TASK DIRECTIONS:
Copy the records below word for word, without changing anything.

(Records from a data source)

((

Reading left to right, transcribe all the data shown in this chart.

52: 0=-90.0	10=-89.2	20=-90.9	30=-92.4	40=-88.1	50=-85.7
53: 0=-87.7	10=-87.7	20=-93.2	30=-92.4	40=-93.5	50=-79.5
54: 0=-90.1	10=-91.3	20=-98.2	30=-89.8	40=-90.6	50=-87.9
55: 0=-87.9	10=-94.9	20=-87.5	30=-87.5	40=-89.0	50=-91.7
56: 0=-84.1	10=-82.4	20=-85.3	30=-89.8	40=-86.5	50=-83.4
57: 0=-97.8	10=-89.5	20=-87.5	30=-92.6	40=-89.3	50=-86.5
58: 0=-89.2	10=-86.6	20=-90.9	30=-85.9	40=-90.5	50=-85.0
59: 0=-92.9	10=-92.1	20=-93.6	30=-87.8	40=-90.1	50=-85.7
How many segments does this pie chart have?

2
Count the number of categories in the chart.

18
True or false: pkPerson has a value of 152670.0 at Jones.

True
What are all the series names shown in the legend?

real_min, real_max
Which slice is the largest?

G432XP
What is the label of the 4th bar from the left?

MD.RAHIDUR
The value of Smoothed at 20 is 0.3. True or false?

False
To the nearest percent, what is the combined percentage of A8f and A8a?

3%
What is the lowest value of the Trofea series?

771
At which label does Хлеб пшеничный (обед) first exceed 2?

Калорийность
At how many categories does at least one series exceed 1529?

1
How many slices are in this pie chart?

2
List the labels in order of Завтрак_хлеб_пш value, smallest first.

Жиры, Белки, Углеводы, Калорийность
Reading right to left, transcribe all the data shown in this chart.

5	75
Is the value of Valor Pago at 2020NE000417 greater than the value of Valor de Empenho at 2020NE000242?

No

))

RESULT OF THIS TASK:
Reading left to right, transcribe all the data shown in this chart.

52: 0=-90.0	10=-89.2	20=-90.9	30=-92.4	40=-88.1	50=-85.7
53: 0=-87.7	10=-87.7	20=-93.2	30=-92.4	40=-93.5	50=-79.5
54: 0=-90.1	10=-91.3	20=-98.2	30=-89.8	40=-90.6	50=-87.9
55: 0=-87.9	10=-94.9	20=-87.5	30=-87.5	40=-89.0	50=-91.7
56: 0=-84.1	10=-82.4	20=-85.3	30=-89.8	40=-86.5	50=-83.4
57: 0=-97.8	10=-89.5	20=-87.5	30=-92.6	40=-89.3	50=-86.5
58: 0=-89.2	10=-86.6	20=-90.9	30=-85.9	40=-90.5	50=-85.0
59: 0=-92.9	10=-92.1	20=-93.6	30=-87.8	40=-90.1	50=-85.7
How many segments does this pie chart have?

2
Count the number of categories in the chart.

18
True or false: pkPerson has a value of 152670.0 at Jones.

True
What are all the series names shown in the legend?

real_min, real_max
Which slice is the largest?

G432XP
What is the label of the 4th bar from the left?

MD.RAHIDUR
The value of Smoothed at 20 is 0.3. True or false?

False
To the nearest percent, what is the combined percentage of A8f and A8a?

3%
What is the lowest value of the Trofea series?

771
At which label does Хлеб пшеничный (обед) first exceed 2?

Калорийность
At how many categories does at least one series exceed 1529?

1
How many slices are in this pie chart?

2
List the labels in order of Завтрак_хлеб_пш value, smallest first.

Жиры, Белки, Углеводы, Калорийность
Reading right to left, transcribe all the data shown in this chart.

5	75
Is the value of Valor Pago at 2020NE000417 greater than the value of Valor de Empenho at 2020NE000242?

No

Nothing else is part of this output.